Let $D(a, b)$ denotes sum of digits of $a$ in base $b$.
Example: $D(5,2)=2,D(1227,10)=1+2+2+7=12$
Define $f(a)=\sum_{i=2}^aD(a, i)$ where $a\ge2$.
Example $f(5)=D(5,2)+D(5,3)+D(5,4)+D(5,5)=2+3+2+1=8$
Can it be shown that
if $a$ is even then $f(a)\equiv f(a+1)\pmod2$
Or parity of $f(a)$ and $f(a+1)$ are same
Table
$$\begin{array}{c | c | c |c | } a & f(a) & f(a)\pmod2 \\ \hline 2 & 1 & 1 \\ \hline 3 & 3 & 1 \\ \hline 4 &4& 0 \\ \hline 5 &8& 0 \\ \hline 6 &10& 0 \\ \hline 7 &16& 0 \\ \hline 8 &17& 1 \\ \hline 9 &21& 1 \\ \hline \vdots &\vdots &\vdots \\ \end{array}$$
I checked up to $a\le5000$ holds the claim true.

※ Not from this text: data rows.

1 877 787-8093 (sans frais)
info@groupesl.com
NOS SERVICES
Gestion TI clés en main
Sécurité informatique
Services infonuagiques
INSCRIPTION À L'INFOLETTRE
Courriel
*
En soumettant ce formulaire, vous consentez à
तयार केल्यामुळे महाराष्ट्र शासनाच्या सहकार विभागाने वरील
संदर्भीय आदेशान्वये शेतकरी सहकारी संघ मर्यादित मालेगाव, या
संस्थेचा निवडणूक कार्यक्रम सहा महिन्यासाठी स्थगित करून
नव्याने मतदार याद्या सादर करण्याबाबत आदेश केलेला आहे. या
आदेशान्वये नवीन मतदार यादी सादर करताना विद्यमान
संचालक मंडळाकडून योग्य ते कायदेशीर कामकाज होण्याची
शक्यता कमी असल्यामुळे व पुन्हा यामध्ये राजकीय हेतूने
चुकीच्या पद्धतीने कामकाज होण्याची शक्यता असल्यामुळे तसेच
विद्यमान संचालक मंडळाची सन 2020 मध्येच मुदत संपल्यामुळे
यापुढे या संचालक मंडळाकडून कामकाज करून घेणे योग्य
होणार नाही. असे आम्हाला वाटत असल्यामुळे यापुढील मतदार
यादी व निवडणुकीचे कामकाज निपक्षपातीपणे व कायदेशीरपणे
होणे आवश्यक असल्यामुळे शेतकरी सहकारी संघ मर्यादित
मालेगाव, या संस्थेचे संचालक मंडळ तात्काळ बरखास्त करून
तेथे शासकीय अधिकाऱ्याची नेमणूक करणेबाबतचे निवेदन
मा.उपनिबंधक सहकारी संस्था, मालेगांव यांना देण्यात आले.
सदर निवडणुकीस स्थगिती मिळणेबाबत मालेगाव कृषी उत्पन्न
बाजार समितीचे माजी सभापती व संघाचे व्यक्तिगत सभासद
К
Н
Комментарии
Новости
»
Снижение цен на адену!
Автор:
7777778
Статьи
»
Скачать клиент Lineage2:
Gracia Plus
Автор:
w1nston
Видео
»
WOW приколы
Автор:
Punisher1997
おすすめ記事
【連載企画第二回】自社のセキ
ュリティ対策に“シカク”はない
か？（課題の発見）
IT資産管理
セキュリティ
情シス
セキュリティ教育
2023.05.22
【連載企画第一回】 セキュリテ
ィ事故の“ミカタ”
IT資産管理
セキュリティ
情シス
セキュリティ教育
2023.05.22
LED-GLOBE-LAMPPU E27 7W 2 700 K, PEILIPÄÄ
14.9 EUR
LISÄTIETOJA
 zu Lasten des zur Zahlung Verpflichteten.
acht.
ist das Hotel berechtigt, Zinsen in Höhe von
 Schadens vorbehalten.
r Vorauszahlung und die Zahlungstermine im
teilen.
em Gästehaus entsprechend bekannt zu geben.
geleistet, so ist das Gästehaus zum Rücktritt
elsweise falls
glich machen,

Note: $D(odd, odd)=odd$ and $D(even, odd)=even$
Source Code, PARI/GP
for(a=2,100,print([a,sum(i=2,a,sumdigits(a, i))%2]))
Assume $a$ is even. That means we already know the parity with $i=2j+1$ odd: $D(a, 2j+1)=2k_j$ (even) and $D(a+1,2j+1)=2k'_j+1$ (odd) for all $j=1,...,\frac{a}{2} - 1$.
Now take a look for $i=2j$ even: We don't know the concrete value of $D(a,2j)$, but we can draw a connection between $D(a,2j)$ and $D(a+1,2j)$. As $a$ is even the last digit in any even-numbered system must be even as well (otherwise we will get a contradiction $\text{mod }2$)! This means the last digit can never be $i-1$ so if we add $1$ we will only increase the last digit to a value $\leq i-1$ and no overflow to the next digit is generated. So all digits besides the last one stay untouched.
That means we get $D(a+1,2j) = D(a,2j) + 1$. Summing all information up we can conclude:
$$ f(a) = \sum_{j=1}^{a/2} D(a,2j) + \sum_{j=1}^{a/2-1} D(a,2j+1) \\ f(a+1) = \sum_{j=1}^{a/2} D(a+1,2j) + \sum_{j=1}^{a/2-1} D(a+1,2j+1) + D(a+1,a+1) \\ = \sum_{j=1}^{a/2} D(a,2j) + \frac{a}{2} \cdot 1 + \sum_{j=1}^{a/2-1}D(a+1,2j+1) + 1 $$
Considering everything $\text{mod }2$ we can use that $D(a+1,2j+1) \equiv D(a,2j+1)+1$: $$ f(a+1) \equiv \sum_{j=1}^{a/2} D(a,2j) + \frac{a}{2} \cdot 1 + \sum_{j=1}^{a/2-1}D(a,2j+1) + \left(\frac{a}{2}-1\right) \cdot 1 + 1 \\ \equiv f(a) + \frac{a}{2} + \frac{a}{2} -1 + 1 = f(a) + a \equiv f(a) \mod 2 $$
Here we have it that $$f(a) \equiv f(a+1) \mod 2$$ if $a$ is even.